_What needs to be done_: Begin at the line below that has "left elbow: (264, 469)" and stop after the line that has "left front paw: (52, 320)". Please restate only those lines, word for word.

Records Block Start

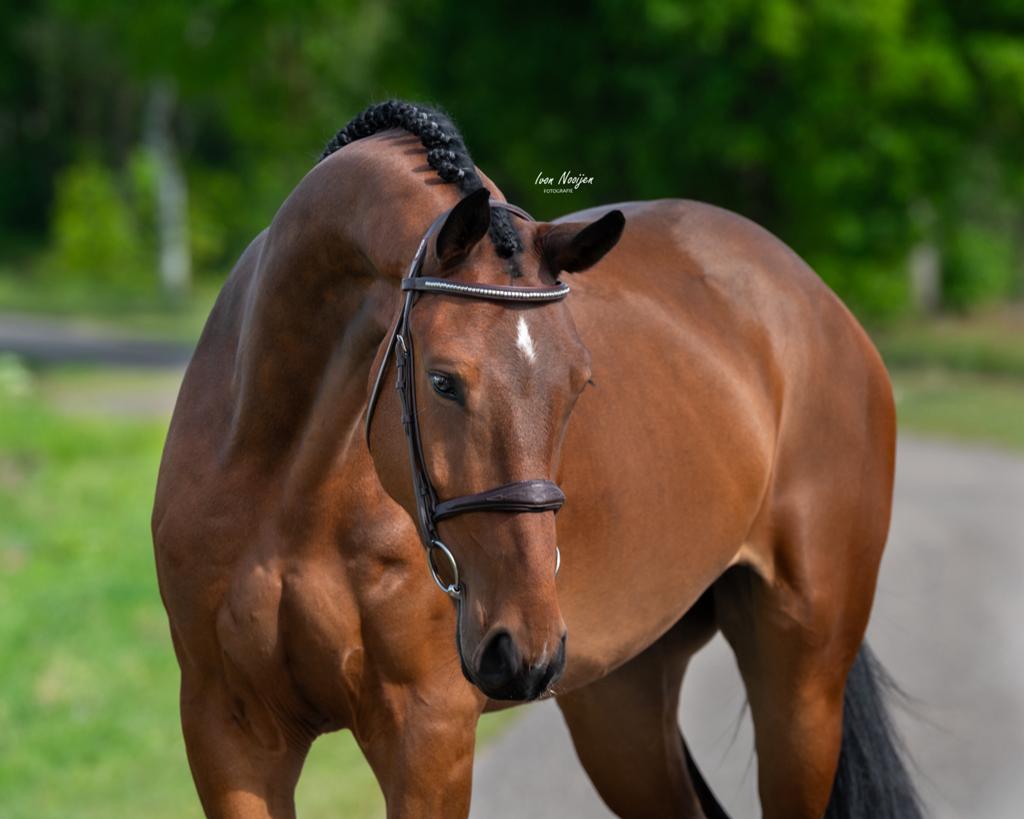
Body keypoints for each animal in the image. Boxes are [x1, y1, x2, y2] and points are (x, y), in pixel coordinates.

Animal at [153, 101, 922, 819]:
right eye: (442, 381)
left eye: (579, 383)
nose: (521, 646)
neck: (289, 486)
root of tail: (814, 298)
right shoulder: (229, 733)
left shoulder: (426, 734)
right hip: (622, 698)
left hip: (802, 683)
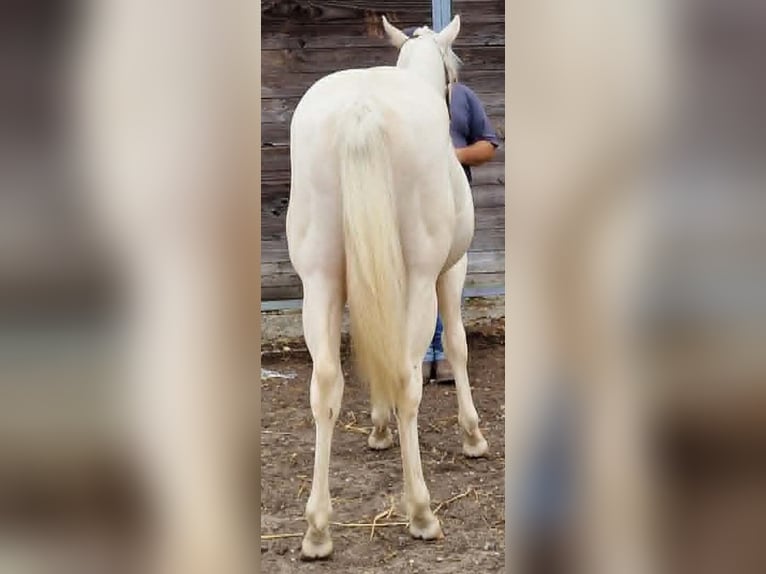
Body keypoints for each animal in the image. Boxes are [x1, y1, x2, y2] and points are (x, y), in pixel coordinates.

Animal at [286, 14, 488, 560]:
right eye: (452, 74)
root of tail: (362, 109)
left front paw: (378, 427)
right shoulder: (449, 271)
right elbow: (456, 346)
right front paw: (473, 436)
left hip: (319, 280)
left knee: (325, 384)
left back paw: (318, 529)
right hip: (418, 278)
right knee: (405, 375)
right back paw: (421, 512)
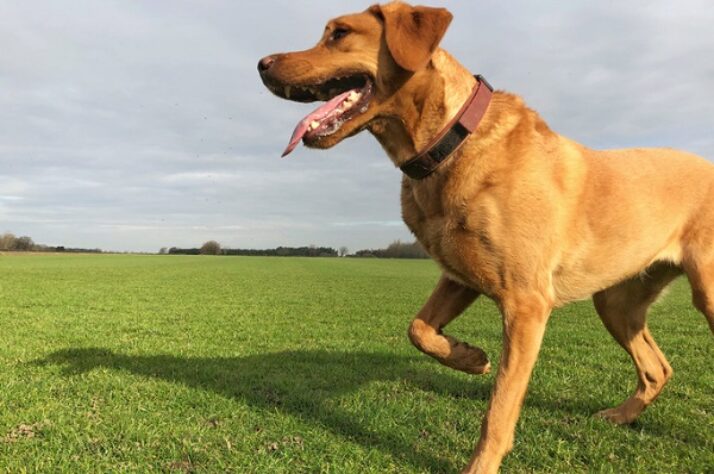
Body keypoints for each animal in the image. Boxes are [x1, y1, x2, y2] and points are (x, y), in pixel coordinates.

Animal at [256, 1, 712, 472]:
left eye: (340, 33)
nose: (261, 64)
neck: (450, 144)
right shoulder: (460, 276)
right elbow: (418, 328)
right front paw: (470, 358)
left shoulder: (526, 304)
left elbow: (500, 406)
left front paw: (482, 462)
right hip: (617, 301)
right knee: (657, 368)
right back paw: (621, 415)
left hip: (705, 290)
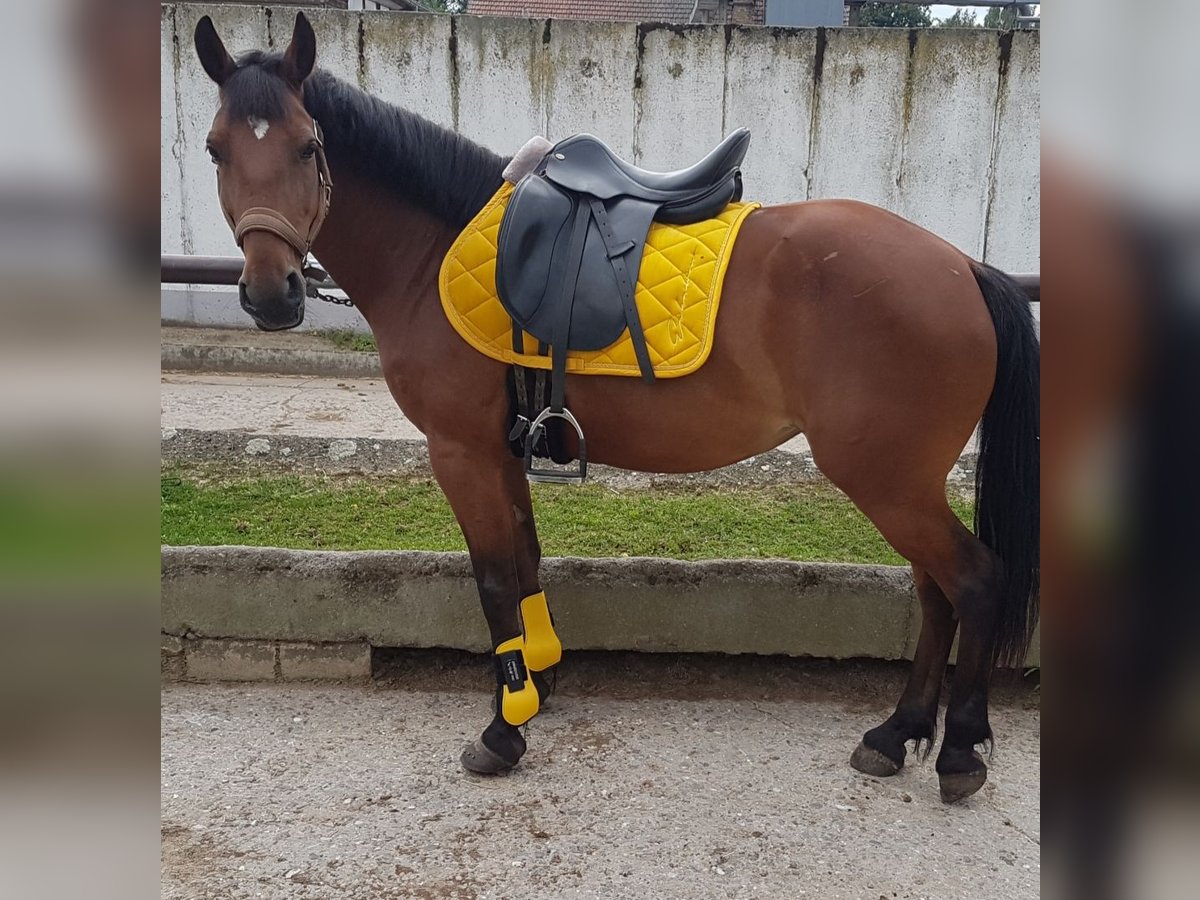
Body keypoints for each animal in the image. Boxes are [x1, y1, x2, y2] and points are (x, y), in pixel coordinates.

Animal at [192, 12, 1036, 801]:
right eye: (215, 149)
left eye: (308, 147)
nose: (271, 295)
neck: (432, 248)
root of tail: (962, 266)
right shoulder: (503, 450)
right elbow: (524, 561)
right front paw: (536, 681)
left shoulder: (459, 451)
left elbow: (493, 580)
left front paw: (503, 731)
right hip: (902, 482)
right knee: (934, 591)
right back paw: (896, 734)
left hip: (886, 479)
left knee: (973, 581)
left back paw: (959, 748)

Records Block End
Records Block Start

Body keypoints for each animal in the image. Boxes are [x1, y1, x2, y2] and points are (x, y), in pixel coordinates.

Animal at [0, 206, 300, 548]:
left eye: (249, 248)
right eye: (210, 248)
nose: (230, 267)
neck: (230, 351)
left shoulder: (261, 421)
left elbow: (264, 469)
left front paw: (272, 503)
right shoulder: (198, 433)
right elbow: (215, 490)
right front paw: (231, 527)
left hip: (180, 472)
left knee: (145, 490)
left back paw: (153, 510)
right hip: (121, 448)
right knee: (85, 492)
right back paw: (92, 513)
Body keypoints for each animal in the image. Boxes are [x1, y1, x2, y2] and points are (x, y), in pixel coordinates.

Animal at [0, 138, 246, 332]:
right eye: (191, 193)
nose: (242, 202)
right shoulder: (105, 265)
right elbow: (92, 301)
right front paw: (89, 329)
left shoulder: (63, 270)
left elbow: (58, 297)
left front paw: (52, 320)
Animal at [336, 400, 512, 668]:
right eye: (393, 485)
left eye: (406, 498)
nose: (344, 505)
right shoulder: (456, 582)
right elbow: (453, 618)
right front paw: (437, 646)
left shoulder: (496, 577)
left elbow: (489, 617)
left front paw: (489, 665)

Records Block End

_Output for this task_:
left elbow: (264, 469)
left front paw: (272, 503)
right shoulder: (198, 433)
right elbow: (215, 490)
right front paw: (231, 527)
left hip: (180, 472)
left knee: (145, 490)
left back paw: (153, 510)
right hip: (121, 448)
right knee: (85, 492)
right back paw: (92, 513)
Body keypoints for each animal in the image. Boxes are [x1, y1, x2, y2] and points are (x, y), in pixel coordinates.

Animal at [0, 138, 246, 332]:
right eye: (191, 193)
nose: (242, 202)
right shoulder: (105, 265)
right elbow: (92, 301)
right front paw: (89, 329)
left shoulder: (63, 270)
left elbow: (58, 297)
left front paw: (52, 320)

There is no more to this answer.